Readers of Mehrotra’s later work might be surprised to learn that his early poetry was much influenced by Surrealism, a fact Mehrotra has attributed to his need to find an alternative language in which to convey his experiences, which seemed at odds with his ‘Eng. Lit.’ encounters with poetry – as he put it in an interview: ‘How does one write about an uncle in a wheelchair in the language of skylarks and nightingales?’ His later work is firmly situated in – indeed anchored by – the recognisable world of home, domesticity and family. He has said: ‘Discovering the French and the Americans (Pound, William Carlos Williams, Ginsberg) was, for me, a moment of liberation. My subjects did not lie in Europe or the United States, but I had first to make a detour to those places, through their poetry, to realize that my subjects lay nearer home, if not at home.’
Born in Lahore in 1947, Mehrotra is the author of seven volumes of poetry – including Nine Enclosures (1976), Distance in Statute Miles (1982), Middle Earth (1984) and The Transfiguring Places (1998) – as well as three of translations, most recently Songs of Kabir (2011).
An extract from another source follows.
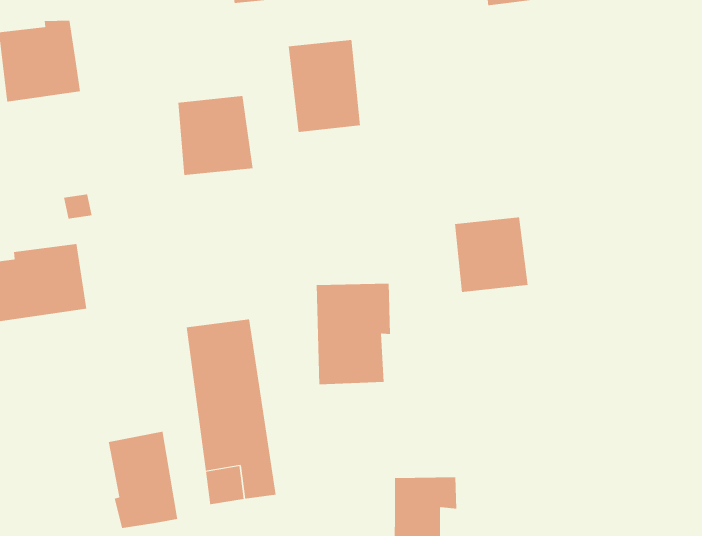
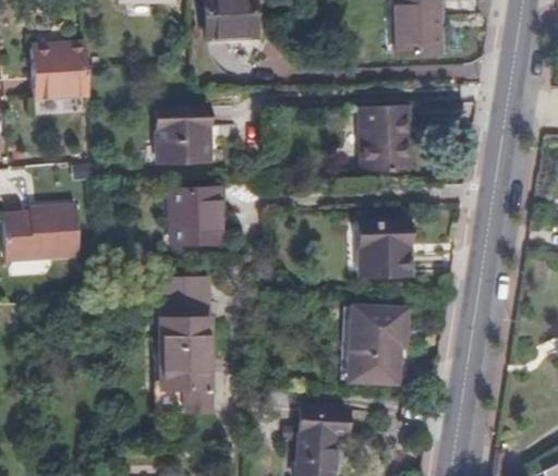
building: [288,39,361,132] -> [363,107,412,172]
building: none -> [169,187,220,241]
building: [316,283,391,385] -> [349,302,408,378]
building: [108,431,178,529] -> none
His Collected Poems 1969–2014 is to be published by Penguin Modern Classics. He lives in Allahabad, where he was Professor of English at the university until his retirement in 2012, and Dehra Dun. In his work as an anthologist and translator Mehrotra has done much to bring the work of Indian poets past and present to a wider audience and has been an outspoken critic of the failure of the Indian literary establishment to do more in this field, remarking in an interview with the Times of India that ‘the list of what Indian academics have not done is a long one’. In the 1970s, along with poets Adil Jussawalla, Gieve Patel and Arun Kolatkar, Mehrotra founded the Bombay poetry publishing collective Clearing House, in response to a lack of such outlets for Indian poets. He has edited several works on Indian literature including The Oxford India Anthology of Twelve Modern Indian Poets (1992), A History of Indian Literature in English (2003) and Collected Poems in English by Arun Kolatkar (2010). Amit Chaudhuri has said of him: ‘In the staid world of Indian poetry in English […] Mehrotra appeared to be what is today called “cool”’.